Ivy League and Rhodes Scholars

Ivy Rhodes Scholars, Rhodes Trust, Ivy League Scholars

The Rhodes Scholarship selection committee needs to reverse course on a recent decision or risk becoming irrelevant.

The Ivy League has churned out numerous Rhodes Scholars over the years. But current Yale quarterback Patrick Witt will not be among them and we’d like to point out to our readers why he won’t be studying at Oxford next year. Witt, dubbed by some to be “the most prolific passer in Yale history” also happens to boast a 3.91 GPA. This year, he was named a Finalist for the Rhodes Scholarship, the most prestigious postgraduate academic honor one can receive. But because Witt could not interview this past Saturday for the Rhodes Scholarship, he was eliminated from contention. And why couldn’t he interview? Because he was busy quarterbacking Yale against Harvard in a game known by many to be “The Game.”

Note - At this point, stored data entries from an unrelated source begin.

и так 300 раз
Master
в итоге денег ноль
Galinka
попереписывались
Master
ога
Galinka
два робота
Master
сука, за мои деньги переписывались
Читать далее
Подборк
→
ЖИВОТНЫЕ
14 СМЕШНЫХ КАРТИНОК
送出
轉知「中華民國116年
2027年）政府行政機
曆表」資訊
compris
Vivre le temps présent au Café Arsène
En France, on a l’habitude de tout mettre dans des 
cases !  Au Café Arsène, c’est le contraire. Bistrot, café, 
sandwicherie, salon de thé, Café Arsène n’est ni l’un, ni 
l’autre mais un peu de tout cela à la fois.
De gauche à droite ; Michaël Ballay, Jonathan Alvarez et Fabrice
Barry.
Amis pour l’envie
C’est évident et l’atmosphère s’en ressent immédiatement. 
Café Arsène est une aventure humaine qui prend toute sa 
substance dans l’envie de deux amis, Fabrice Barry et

According to a “Philly Burbs” article on the Ivy League QB and the Rhodes Scholarship, “By choosing his team over his interview, Witt exemplified the criteria set forth by Cecil Rhodes for the scholarship: high academic achievement, integrity of character, a spirit of unselfishness, respect for others, potential for leadership and (this is where the comparison becomes almost funny in its perfection) physical vigor.” If the Rhodes Scholarship committee actually valued each and every point that they claim to value, Patrick Witt would not have been eliminated from contention for not being able to make his interview. As Witt said, he made a commitment to his team long before he applied for the scholarship.

Shame on the Rhodes Scholarship selection committee for saying one thing and doing another. In fact, we implore the members of the committee to reconsider Patrick Witt’s candidacy. So many Rhodes Scholars are exemplary athletes. And exemplary athletes make commitments to their teams. We urge you to reconsider Witt’s candidacy not only because it’s the right thing to do but because if you don’t, your scholarship will in the years to come risk becoming irrelevant.